Passage shown start
For the first time since it embarked on an international tour, “Stanley Kubrick: The Exhibition” is showing at a Jewish museum. San Francisco’s Contemporary Jewish Museum proves to be an awesome setting for a complicated, Jewish artist whose films continue to entertain, haunt and provoke.
Few filmmakers have been parsed, praised and criticized as much as Kubrick. Qualities not in dispute are his ambition, invention and meticulous research. Kubrick himself is not an easy subject. His career began when he was 17, and ended with his sudden death at the age of 70 at his home in England. Hours before his heart attack in 1999, Kubrick had delivered the final cut of his film “Eyes Wide Shut.”
Since the establishment of his archives in London and this extensive exhibition, there has been increased interest in Kubrick’s creative process and choices in actors, music, colors, script and special effects. Although not an observant Jew, he was born into a middle-class, Jewish home in the Bronx, and his ancestors were Eastern European. After the Bronx, Kubrick lived in Greenwich Village, where New York Jewish intellectuals, who became friends and colleagues and sources of inspiration (In “The Shining,” Wendy is seen reading “The Catcher in the Rye.”).
Passage shown end
Material shown start
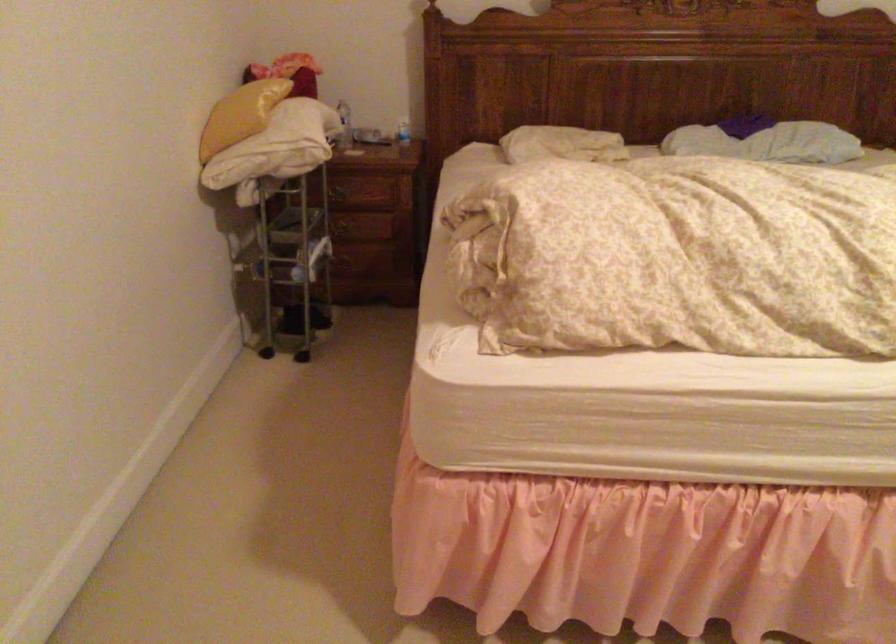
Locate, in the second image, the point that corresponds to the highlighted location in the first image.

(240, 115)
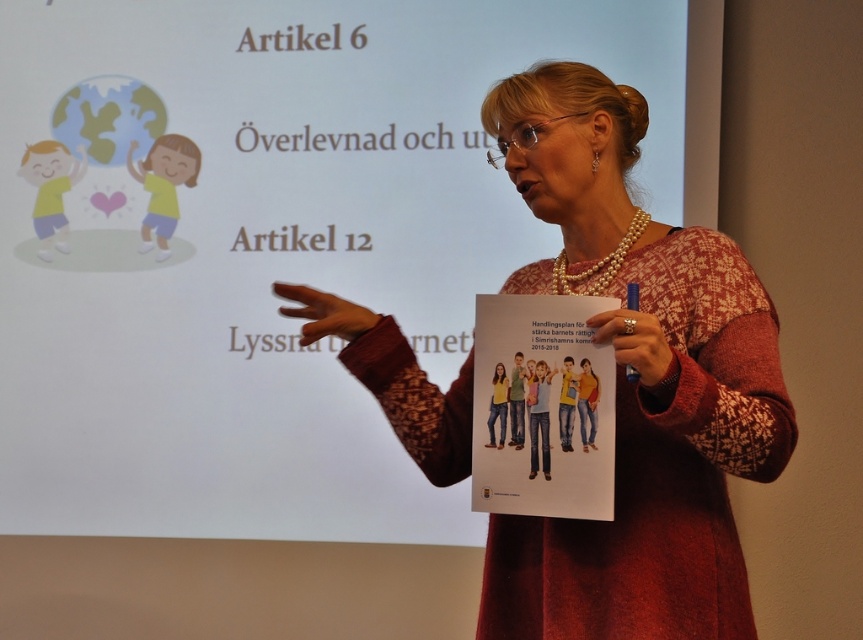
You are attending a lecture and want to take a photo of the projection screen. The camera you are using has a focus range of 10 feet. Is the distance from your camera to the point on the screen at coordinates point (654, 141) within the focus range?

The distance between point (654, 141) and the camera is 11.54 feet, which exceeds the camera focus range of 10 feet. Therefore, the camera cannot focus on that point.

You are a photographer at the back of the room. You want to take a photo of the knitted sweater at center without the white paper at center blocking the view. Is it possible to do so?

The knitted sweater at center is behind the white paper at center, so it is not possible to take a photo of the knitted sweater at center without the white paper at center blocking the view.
Material shown end
> _Exercise goal_
Extend the article about the Stanley Kubrick exhibition at the Contemporary Jewish Museum, starting right after its final sentence.

> _Final result_
The exhibition takes up the entire second floor of the CJM, where the hallway is lined with a dizzying array of movie posters, from “Fear and Desire” to “Killer’s Kiss” to “Lolita,” the preamble to an onslaught of all things wild and Kubrick.
During eight months of preparation for the exhibit, associate curator Anastasia James carefully cut Deutsches Filmmuseum’s 1,200 items, including costumes and props, to 1,000 to fit the space. While some museums arranged the show thematically, James explained that Kubrick’s oeuvre is best viewed chronologically.
Kubrick’s professional career began when he was a student at William Howard Taft High School in the Bronx, an aspiring photographer who happened upon a profound image — the sad face of a newspaper vendor on the day Franklin Roosevelt died. Shortly thereafter he joined the staff at Look magazine, where he worked from 1945 to 1950. Front and center in the exhibit is the Graflex Pacemaker Speed Graphic camera, similar to the one used by Weegee, the hard news photographer Kubrick greatly admired. Later, Weegee was invited on the set of “Dr. Strangelove or: How I Learned to Stop Worrying and Love the Bomb” to shoot stills and help Peter Sellers with his accent.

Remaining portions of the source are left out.